Textauszug:
A Killer Romance (2023)

SO SEXY IST DER AUFTRAGSMORD

6/10


akillerromance© 2024 Leonine


ORIGINALTITEL: HIT MAN

LAND / JAHR: USA 2023

REGIE: RICHARD LINKLATER

DREHBUCH: RICHARD LINKLATER, GLEN POWELL

CAST: GLEN POWELL, ADRIA ARJONA, AUSTIN AMELIO, RETTA, SANJAY RAO, MOLLY BERNARD, MIKE MARKOFF, RITCHIE MONTGOMERY U. A.

LÄNGE: 1 STD 56 MIN


Es gibt ihn, den neuen Everybody’s Darling, den potenziellen „Sexiest man alive“ – aus der Nische der Nebenrollen bequemt sich Glen Powell gemächlichen Schrittes oder so, wie einer geht, nachdem er gerade die hauseigene Rinderherde über eine gefährliche Furt getrieben hat, ins zentrale Rampenlicht nicht unintelligenter Hollywoodfilme. Powell ist niemand fürs schnelle Geld und auch nicht für oberflächliches Kawumm gedacht. Ryan Gosling könnte sein größter Konkurrent werden, und Brad Pitt ist längst schon eine andere Generation. Nachdem er im Fliegerass-Revival Top Gun: Maverick allen zeigen konnte, wie sich Draufgängertum mit Ritterlichkeit vereinbaren lässt, darf Powell heuer gleich in zwei Filmen die Welt davon überzeugen, dass die wahre Attraktivität nebst reflektiertem Stolz in der Bereitschaft liegt, für innere Geistesreisen bereit zu sein. In Twisters durchlebt die Figur des selbstverliebten YouTube-Gecks Tyler Owens eine Wandlung hin zum gewissenhaften Soziophilen mir Handschlagqualität. Richard Linklater, mit welchem Powell schon seit deren Zusammenarbeit in Fast Food Nation eine gewisse Freundschaft verbindet, schenkt dem smarten Amerikaner nun eine seiner größten Rollen bisher, ohne diese auch nur ernsthaft von irgendwelchen Co-Akteuren –  und nicht mal von Adria Arjona – in der Wucht seiner Show-Performance einschränken zu lassen.

Aufgaben:
(1) Erkläre in ein bis drei Sätzen, worauf die Freundschaft zwischen Glen Powell und Richard Linklater laut der Filmkritik zurückgeht.
(2) Filtere aus den Einträgen jede Zeile heraus, in der die Zeichenfolge "kern" vorkommt, und achte dabei auf Groß- und Kleinschreibung.
Die Einträge stehen in keinem Zusammenhang mit der Filmkritik.

Vorliegende Einträge:
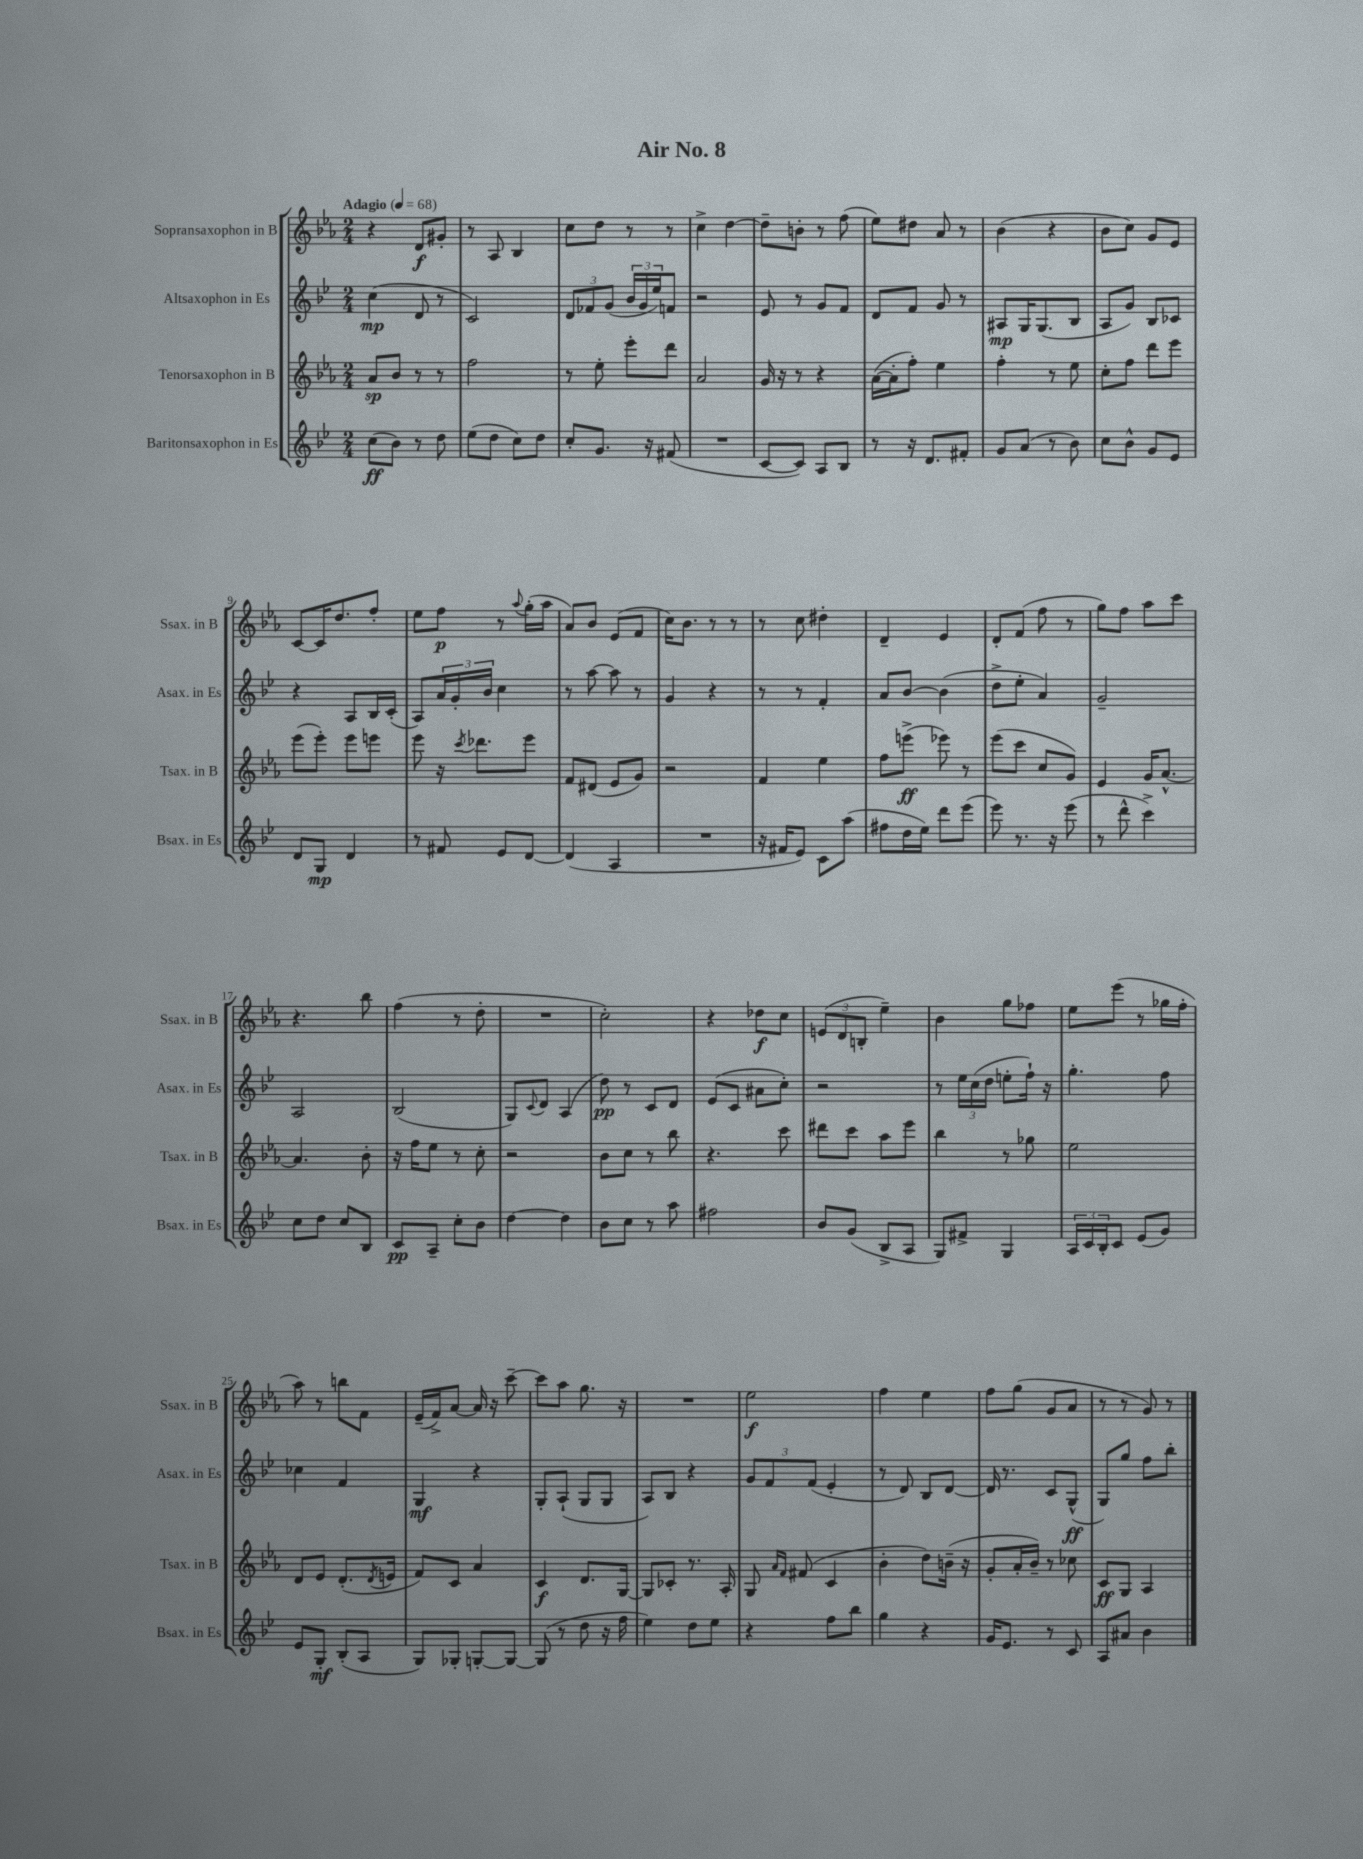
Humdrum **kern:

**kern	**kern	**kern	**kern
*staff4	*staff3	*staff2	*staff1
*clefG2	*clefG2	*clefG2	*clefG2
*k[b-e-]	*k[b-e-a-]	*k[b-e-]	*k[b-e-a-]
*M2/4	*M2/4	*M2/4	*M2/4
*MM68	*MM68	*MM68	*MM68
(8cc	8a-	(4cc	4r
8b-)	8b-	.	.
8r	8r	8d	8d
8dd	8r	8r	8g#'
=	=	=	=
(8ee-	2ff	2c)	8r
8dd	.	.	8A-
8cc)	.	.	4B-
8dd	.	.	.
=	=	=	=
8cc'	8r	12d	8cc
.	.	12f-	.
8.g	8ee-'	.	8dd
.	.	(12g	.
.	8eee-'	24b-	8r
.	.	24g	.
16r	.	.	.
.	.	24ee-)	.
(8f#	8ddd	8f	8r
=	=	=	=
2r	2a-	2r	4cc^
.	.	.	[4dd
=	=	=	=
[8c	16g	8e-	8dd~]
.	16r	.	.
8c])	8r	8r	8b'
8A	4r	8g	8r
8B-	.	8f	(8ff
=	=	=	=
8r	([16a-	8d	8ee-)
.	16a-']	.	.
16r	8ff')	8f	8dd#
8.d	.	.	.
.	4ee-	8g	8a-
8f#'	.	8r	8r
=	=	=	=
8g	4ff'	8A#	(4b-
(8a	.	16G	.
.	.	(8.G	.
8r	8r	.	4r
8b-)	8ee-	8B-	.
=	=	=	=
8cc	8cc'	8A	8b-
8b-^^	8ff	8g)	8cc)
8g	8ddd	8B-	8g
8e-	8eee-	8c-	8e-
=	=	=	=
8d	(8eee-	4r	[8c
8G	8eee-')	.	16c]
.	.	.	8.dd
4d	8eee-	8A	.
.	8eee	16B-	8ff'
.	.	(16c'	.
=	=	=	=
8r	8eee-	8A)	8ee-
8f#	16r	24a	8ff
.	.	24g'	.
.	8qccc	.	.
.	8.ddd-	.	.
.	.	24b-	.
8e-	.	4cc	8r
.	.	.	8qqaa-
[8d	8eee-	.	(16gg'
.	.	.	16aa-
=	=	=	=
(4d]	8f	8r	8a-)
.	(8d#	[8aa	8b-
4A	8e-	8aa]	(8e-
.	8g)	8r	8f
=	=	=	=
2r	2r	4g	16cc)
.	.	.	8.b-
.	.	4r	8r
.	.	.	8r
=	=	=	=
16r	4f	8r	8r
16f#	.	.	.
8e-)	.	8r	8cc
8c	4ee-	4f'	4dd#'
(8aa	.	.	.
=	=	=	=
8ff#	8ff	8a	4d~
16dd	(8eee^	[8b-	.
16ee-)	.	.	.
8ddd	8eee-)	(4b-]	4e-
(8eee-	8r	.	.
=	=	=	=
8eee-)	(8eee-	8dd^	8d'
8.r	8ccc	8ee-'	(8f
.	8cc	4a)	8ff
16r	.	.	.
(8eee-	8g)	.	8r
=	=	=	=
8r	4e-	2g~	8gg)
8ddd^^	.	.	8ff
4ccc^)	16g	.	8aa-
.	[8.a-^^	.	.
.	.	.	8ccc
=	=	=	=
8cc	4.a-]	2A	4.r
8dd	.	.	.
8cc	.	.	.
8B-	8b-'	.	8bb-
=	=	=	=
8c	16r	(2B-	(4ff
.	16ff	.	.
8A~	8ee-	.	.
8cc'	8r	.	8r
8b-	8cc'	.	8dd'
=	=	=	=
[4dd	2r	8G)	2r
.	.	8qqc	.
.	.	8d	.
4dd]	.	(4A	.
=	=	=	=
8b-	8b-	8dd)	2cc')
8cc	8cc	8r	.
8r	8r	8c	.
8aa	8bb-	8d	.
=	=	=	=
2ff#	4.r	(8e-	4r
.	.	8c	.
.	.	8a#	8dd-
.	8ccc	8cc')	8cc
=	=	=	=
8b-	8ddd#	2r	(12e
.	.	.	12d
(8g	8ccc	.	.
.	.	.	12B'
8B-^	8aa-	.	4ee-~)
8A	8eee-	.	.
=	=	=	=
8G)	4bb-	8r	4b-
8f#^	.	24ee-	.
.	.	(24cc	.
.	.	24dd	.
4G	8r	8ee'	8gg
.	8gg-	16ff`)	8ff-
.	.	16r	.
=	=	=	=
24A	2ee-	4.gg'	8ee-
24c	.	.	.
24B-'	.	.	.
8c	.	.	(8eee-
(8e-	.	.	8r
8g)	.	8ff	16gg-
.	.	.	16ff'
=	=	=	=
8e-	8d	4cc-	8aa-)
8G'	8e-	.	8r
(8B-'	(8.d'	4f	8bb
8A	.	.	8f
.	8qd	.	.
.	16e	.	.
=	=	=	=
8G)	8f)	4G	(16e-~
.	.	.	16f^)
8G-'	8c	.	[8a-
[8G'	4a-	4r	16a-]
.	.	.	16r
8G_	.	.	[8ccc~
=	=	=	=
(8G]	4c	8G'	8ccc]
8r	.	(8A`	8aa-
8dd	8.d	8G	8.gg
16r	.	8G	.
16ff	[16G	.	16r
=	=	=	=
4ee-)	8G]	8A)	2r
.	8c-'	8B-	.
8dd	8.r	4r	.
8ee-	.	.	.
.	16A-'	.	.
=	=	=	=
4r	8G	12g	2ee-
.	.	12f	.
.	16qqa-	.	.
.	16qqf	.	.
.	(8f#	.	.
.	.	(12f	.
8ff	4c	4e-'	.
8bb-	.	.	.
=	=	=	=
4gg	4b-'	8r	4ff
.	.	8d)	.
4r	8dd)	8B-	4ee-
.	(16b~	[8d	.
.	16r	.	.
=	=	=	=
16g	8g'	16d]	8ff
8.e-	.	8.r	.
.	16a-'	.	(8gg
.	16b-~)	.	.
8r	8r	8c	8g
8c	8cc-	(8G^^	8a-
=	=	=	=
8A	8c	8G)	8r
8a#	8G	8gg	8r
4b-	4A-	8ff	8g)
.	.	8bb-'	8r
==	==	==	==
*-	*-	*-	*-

...

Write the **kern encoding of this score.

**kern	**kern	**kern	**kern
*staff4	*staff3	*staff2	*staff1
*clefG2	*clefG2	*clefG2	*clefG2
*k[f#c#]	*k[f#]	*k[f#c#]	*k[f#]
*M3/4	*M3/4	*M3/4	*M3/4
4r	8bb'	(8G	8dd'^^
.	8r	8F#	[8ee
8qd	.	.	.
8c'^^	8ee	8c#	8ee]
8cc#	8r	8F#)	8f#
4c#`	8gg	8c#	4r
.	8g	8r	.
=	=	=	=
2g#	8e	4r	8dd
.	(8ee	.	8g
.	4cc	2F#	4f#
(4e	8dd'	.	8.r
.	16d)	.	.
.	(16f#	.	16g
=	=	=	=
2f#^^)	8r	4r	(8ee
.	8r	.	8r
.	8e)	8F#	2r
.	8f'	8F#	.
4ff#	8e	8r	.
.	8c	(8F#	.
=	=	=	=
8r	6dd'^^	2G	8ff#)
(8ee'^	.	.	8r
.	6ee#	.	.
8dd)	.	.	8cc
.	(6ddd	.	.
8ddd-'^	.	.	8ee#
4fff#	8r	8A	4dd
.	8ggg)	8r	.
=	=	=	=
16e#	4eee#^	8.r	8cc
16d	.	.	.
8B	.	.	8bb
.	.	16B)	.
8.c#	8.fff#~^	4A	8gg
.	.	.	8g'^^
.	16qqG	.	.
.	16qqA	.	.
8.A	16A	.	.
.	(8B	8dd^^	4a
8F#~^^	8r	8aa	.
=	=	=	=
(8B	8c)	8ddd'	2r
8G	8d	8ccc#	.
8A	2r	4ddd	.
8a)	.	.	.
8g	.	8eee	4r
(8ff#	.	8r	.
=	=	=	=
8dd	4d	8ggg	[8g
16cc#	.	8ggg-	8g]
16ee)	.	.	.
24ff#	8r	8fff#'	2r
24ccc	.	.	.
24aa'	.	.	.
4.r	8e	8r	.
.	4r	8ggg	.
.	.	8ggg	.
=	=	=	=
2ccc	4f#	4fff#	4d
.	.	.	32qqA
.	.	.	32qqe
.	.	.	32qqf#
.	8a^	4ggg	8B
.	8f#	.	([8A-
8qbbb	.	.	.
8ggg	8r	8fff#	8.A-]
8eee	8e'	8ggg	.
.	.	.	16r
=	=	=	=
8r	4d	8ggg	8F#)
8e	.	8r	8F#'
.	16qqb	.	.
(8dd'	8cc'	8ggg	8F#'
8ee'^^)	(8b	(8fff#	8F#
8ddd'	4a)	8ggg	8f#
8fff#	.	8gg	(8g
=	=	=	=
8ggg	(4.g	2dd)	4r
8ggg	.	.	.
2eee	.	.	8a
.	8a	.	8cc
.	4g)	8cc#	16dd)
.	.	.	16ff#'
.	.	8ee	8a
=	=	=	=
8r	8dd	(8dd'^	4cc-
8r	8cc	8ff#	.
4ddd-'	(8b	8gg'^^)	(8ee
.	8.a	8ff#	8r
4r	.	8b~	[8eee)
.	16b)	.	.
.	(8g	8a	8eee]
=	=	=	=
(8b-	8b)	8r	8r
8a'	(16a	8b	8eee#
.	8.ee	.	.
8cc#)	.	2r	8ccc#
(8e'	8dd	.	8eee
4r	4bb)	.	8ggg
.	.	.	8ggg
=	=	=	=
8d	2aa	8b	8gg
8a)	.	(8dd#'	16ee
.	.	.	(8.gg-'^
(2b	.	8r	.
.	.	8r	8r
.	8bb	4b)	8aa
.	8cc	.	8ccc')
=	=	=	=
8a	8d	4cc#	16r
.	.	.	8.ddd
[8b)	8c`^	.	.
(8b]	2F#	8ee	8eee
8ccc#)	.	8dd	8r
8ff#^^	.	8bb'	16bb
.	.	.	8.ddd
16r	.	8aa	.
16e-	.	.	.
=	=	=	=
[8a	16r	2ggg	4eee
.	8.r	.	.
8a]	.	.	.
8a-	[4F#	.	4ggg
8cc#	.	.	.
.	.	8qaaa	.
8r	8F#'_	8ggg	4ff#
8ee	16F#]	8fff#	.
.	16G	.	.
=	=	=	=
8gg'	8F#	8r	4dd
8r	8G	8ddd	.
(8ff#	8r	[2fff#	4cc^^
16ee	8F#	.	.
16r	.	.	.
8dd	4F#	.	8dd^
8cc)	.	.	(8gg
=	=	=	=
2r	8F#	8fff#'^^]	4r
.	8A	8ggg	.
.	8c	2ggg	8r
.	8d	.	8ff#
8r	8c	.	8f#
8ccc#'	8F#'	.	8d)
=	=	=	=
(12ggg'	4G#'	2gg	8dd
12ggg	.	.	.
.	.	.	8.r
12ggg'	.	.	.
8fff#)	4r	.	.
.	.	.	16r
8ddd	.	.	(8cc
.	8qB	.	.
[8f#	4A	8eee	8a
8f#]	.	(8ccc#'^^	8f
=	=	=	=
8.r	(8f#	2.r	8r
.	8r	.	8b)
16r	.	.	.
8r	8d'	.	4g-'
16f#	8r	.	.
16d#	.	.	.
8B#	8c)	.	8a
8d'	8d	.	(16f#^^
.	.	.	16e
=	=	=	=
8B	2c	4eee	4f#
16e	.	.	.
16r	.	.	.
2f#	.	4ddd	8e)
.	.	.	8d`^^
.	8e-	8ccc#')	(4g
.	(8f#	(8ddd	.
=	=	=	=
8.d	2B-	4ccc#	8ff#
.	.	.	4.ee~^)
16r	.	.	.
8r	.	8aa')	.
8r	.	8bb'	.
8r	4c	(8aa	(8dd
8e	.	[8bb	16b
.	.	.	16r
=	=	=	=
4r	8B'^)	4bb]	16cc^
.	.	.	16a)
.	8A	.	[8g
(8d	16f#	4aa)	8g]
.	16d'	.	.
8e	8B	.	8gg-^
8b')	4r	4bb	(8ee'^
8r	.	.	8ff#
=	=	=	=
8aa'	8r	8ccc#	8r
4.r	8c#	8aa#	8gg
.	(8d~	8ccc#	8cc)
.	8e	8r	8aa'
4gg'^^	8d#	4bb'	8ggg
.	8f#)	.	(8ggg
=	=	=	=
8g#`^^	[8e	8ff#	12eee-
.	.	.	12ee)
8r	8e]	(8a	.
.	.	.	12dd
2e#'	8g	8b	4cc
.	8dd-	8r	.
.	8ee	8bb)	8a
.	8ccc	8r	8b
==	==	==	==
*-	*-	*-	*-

Lösungen:
(1) Die Freundschaft geht auf die Zusammenarbeit der beiden bei Fast Food Nation zurück. Seitdem verbindet Powell und Linklater laut der Filmkritik eine gewisse Freundschaft.

(2)
Humdrum **kern:
**kern	**kern	**kern	**kern
Write the **kern encoding of this score.
**kern	**kern	**kern	**kern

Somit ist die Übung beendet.